# start of Exercise input

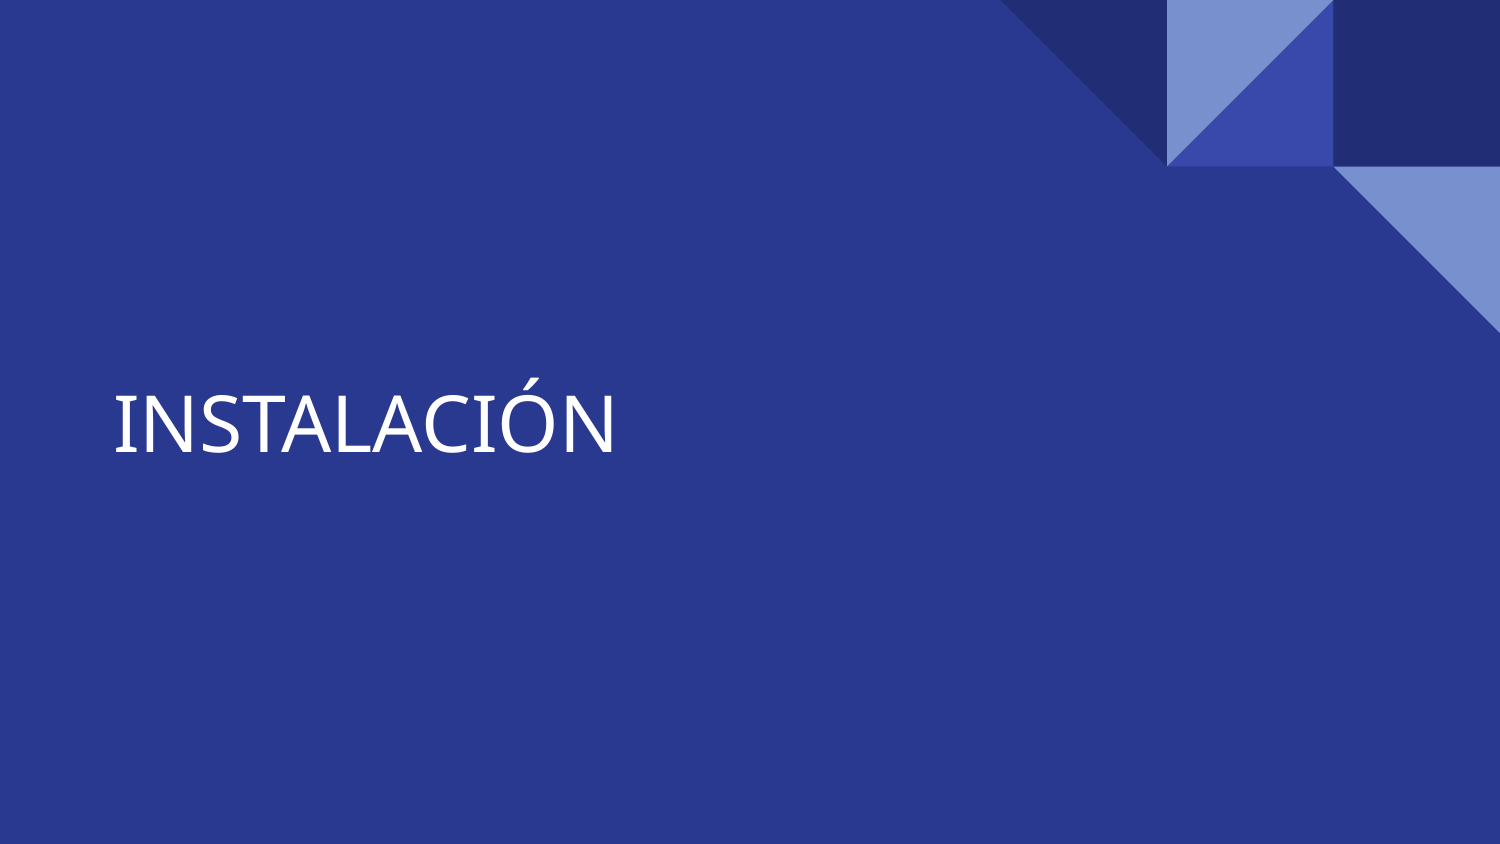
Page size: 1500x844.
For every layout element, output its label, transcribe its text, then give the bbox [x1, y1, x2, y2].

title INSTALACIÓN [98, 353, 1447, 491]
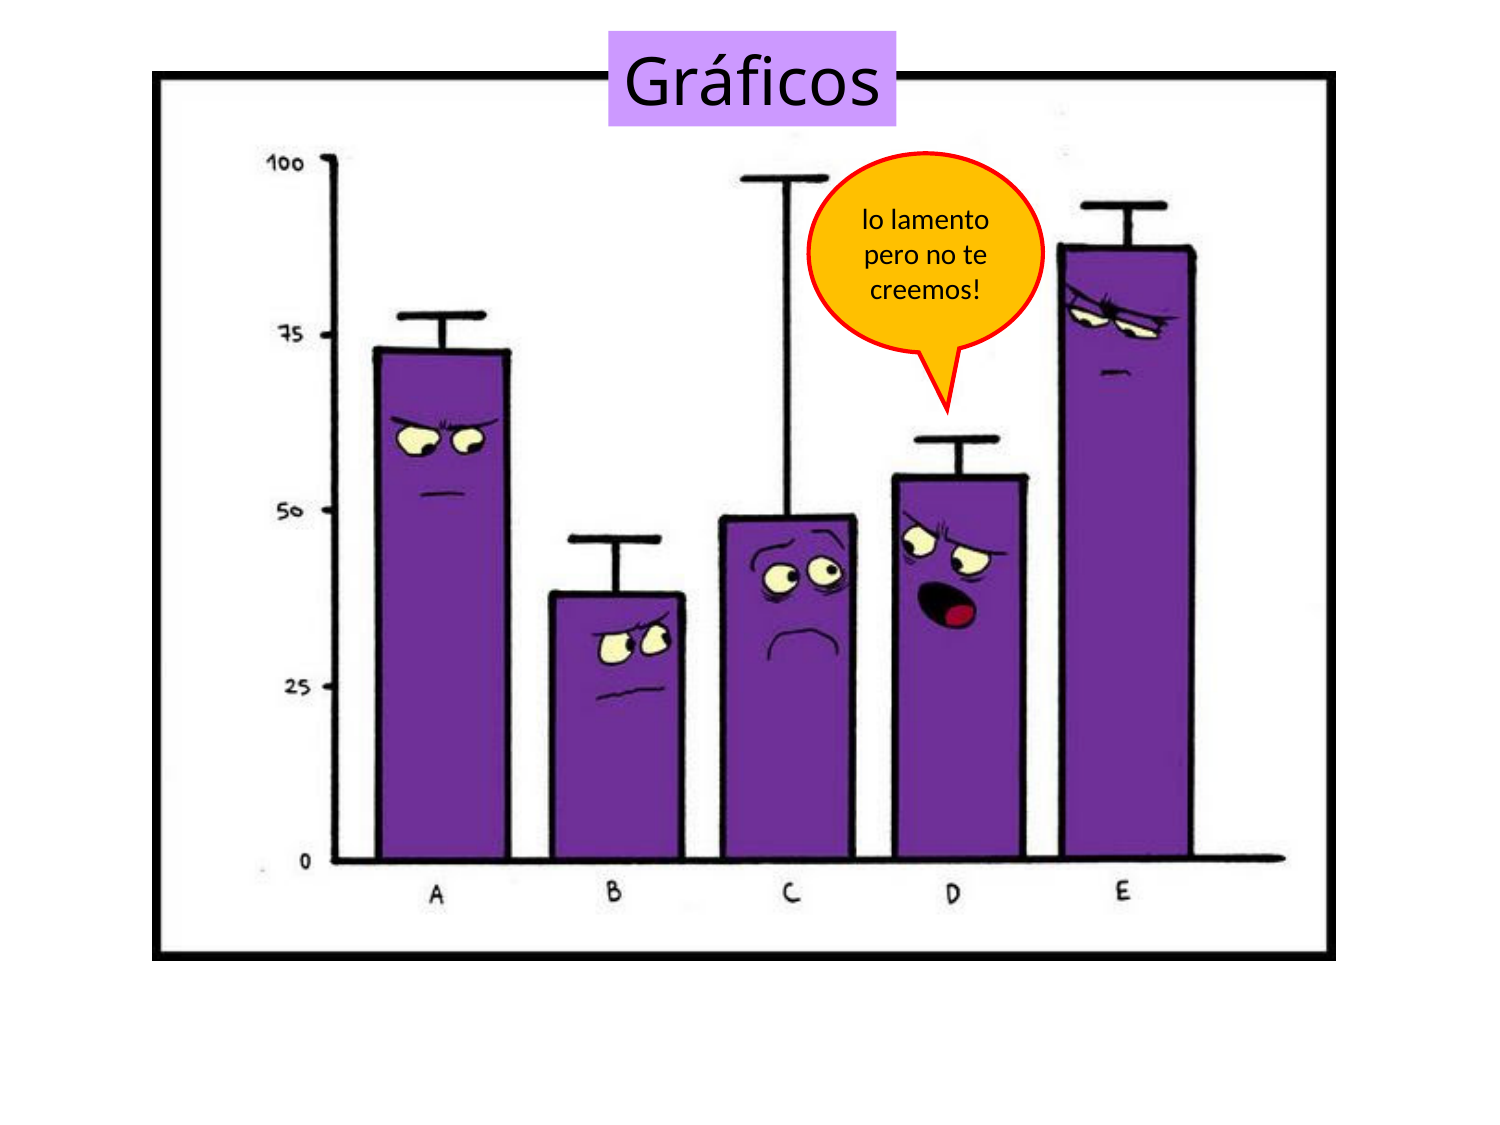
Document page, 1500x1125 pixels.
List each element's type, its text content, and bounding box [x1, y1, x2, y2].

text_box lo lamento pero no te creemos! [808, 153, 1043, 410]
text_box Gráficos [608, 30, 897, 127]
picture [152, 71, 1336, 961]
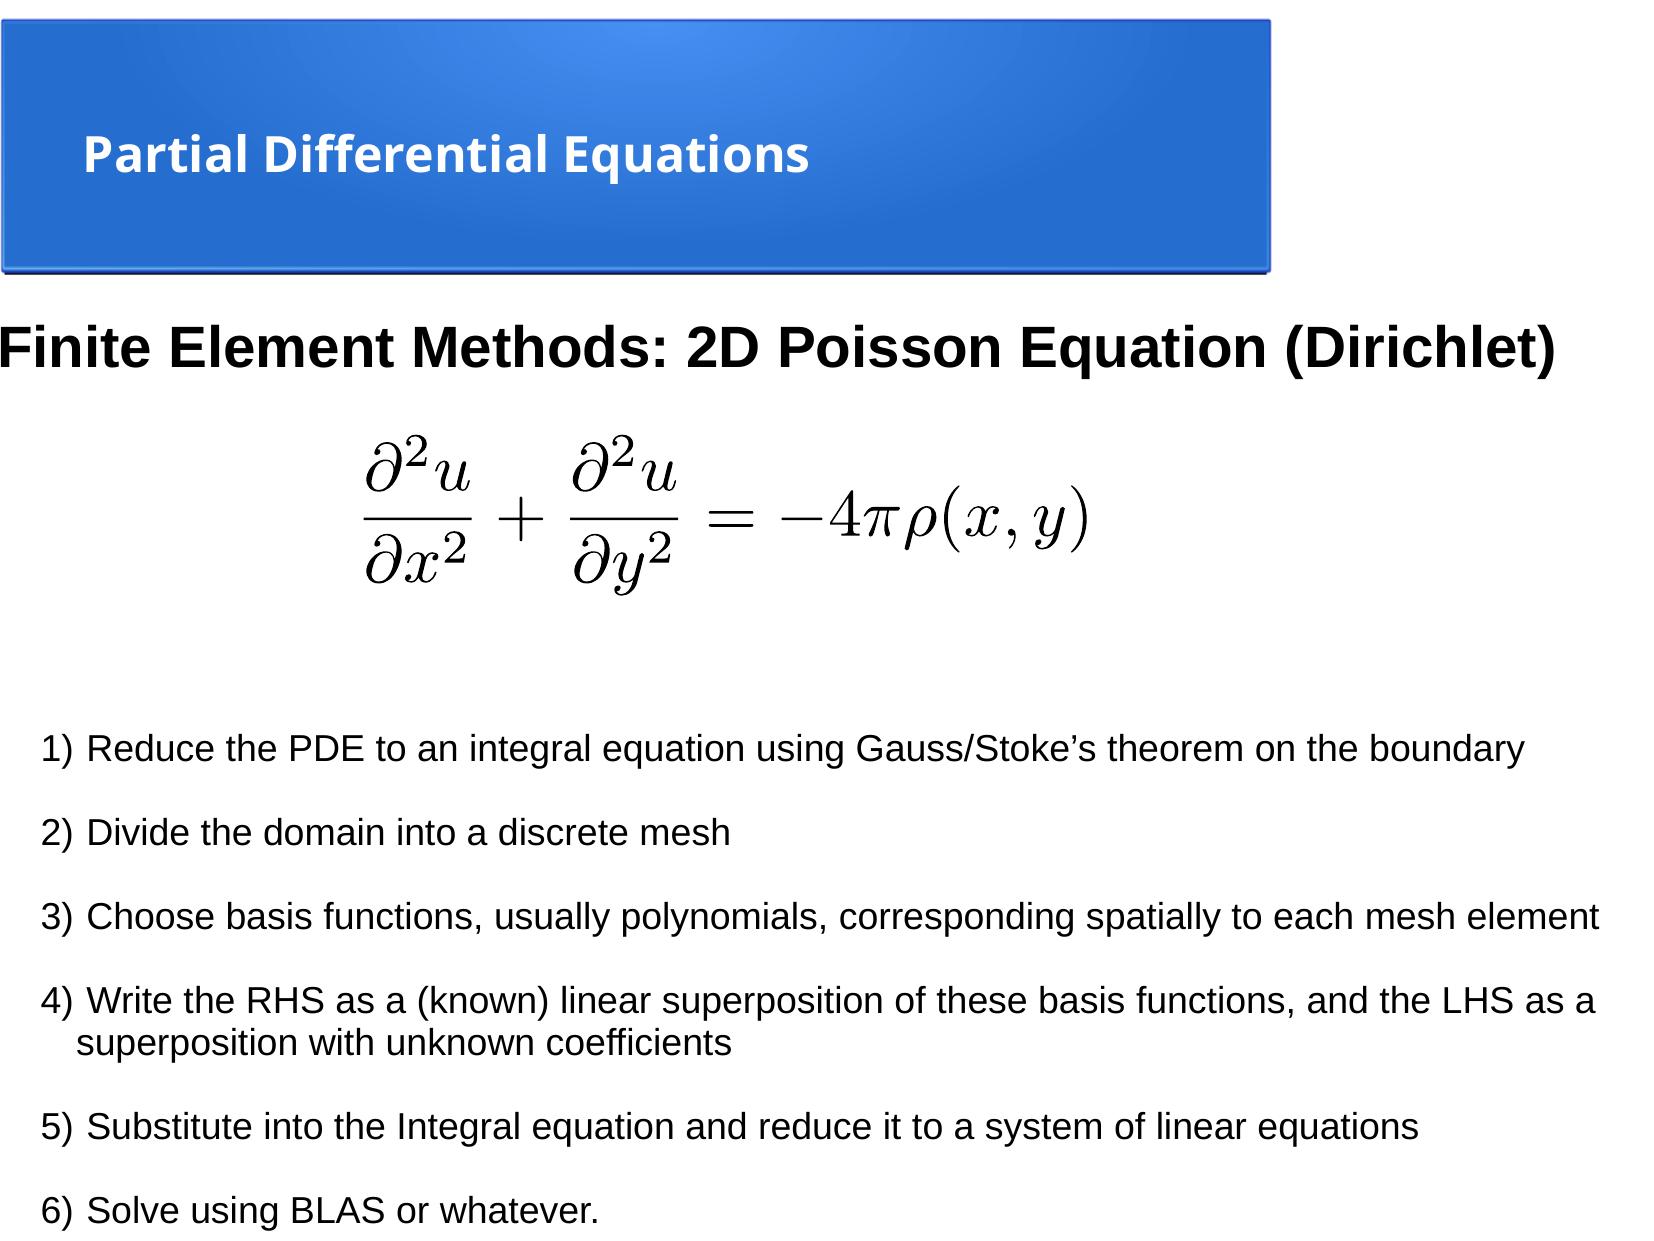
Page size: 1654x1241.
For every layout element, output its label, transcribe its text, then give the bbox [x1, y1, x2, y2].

# end of Exercise input

To be done - Replace "layout element" with "page element" throughout the data above and give every line again, otherwise unchanged, with the pictures left out.

Exercise response -
Page size: 1500x844.
For every page element, output its label, transcribe its text, then give the bbox [x1, y1, x2, y2].

title INSTALACIÓN [98, 353, 1447, 491]
Document page, 1500x1125 pixels.
List each element's type, its text content, and bounding box [x1, y1, x2, y2].

text_box lo lamento pero no te creemos! [808, 153, 1043, 410]
text_box Gráficos [608, 30, 897, 127]
picture [152, 71, 1336, 961]
Page size: 1654x1241.
For every page element, output its label, transcribe its text, then give the bbox [x1, y1, x2, y2].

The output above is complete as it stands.